Which means AI doesn’t relieve the entropic pressure on organizations. It multiplies it. The dissolving organization now dissolves faster, drowning in machine-generated motion it has even less capacity to digest. The frozen organization freezes harder, locking down the new tools with policies before anyone learns anything from them. The constraint on organizational performance is migrating, decisively, from producing output to metabolizing it — and the metabolic capabilities are made of exactly the things AI doesn’t provide: attention, judgment, trust, and conversation. The organizations that thrive in the next decade won’t be the ones with the most AI. They’ll be the ones with the digestive system to match their new appetite.
The Deliberate Organization
I called this the Intentional Organization in 2018. I’d name it differently now — partly because my thinking has a new home, but mostly because deliberate says something intentional doesn’t.

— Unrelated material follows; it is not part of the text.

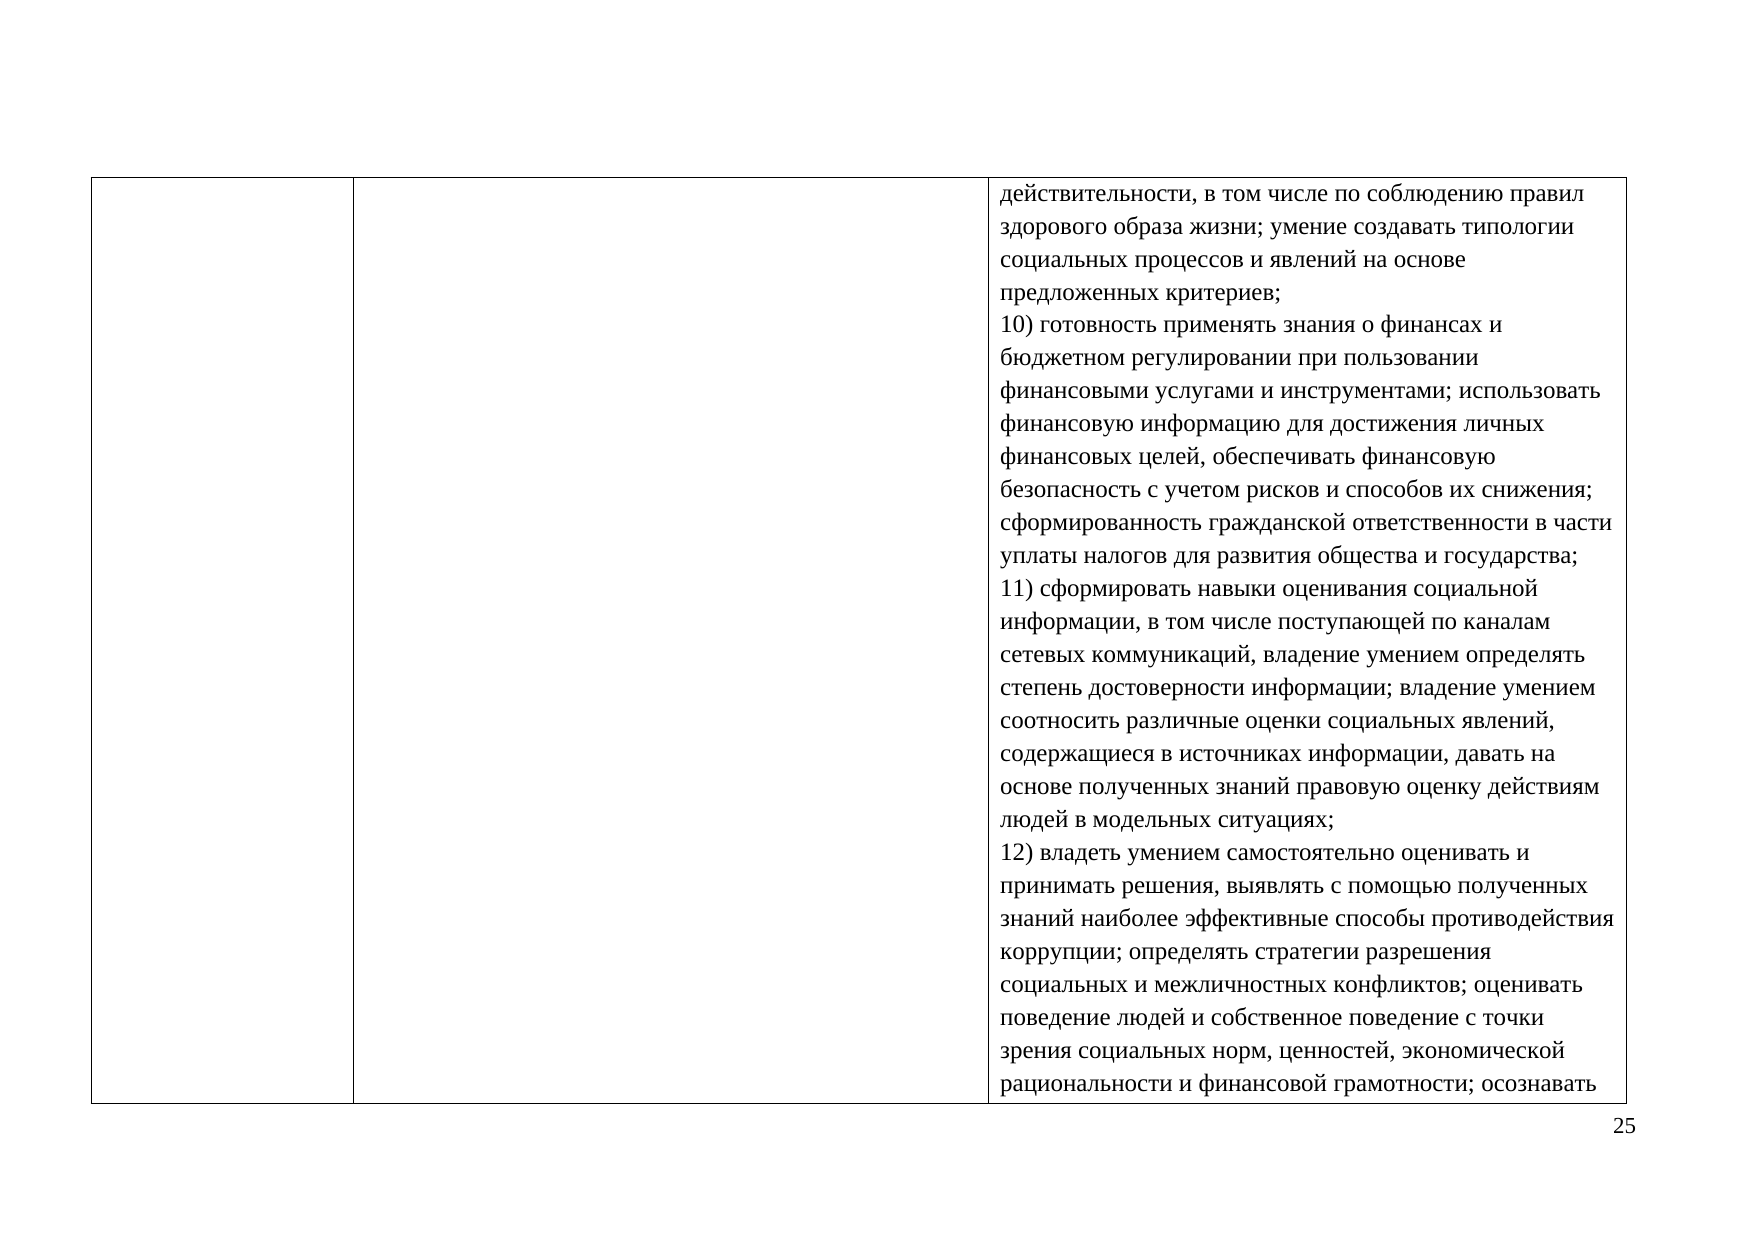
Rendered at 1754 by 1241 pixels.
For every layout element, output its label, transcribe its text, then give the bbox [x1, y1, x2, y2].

Intention is a state of mind. Deliberateness is a practice: the ongoing, unglamorous, repeated act of choosing — where attention goes, what gets noticed, what meaning gets made, what gets tried next. You can hold an intention while doing nothing. You cannot be deliberate while doing nothing.
The Deliberate Organization, then, isn’t defined by any particular structure, model, or method. There is no perfect org chart, no perfect compensation scheme, no perfect way of working — only ways that are more or less fit for a specific organization at a specific moment, all of them temporary. What defines the Deliberate Organization is that it has built the cycle — notice, make sense, experiment — into its basic way of operating, so that it can keep re-fitting itself as the moment changes. It is not a destination. It’s a direction, walked daily.
And here is the part I believe more strongly now than I did then: this capability cannot be installed from outside. A consultant can hand you a structure; nobody can hand you a metabolism. It has to be grown, by the people inside the organization, through practice — which is slower and less satisfying than buying a transformation, and also the only version that survives contact with the next disruption. The work is the work. It starts when you decide that fighting entropy on purpose beats losing to it by default.
A note on lineage: an earlier version of this argument appeared in 2018 as “Designing the Intentional Organization," written during my decade at The Ready. The entropy frame and the notice–sensemake–experiment cycle began there; the dissipative-systems reframe, the AI argument, and the shift from intention to deliberateness are where the thinking has gone since.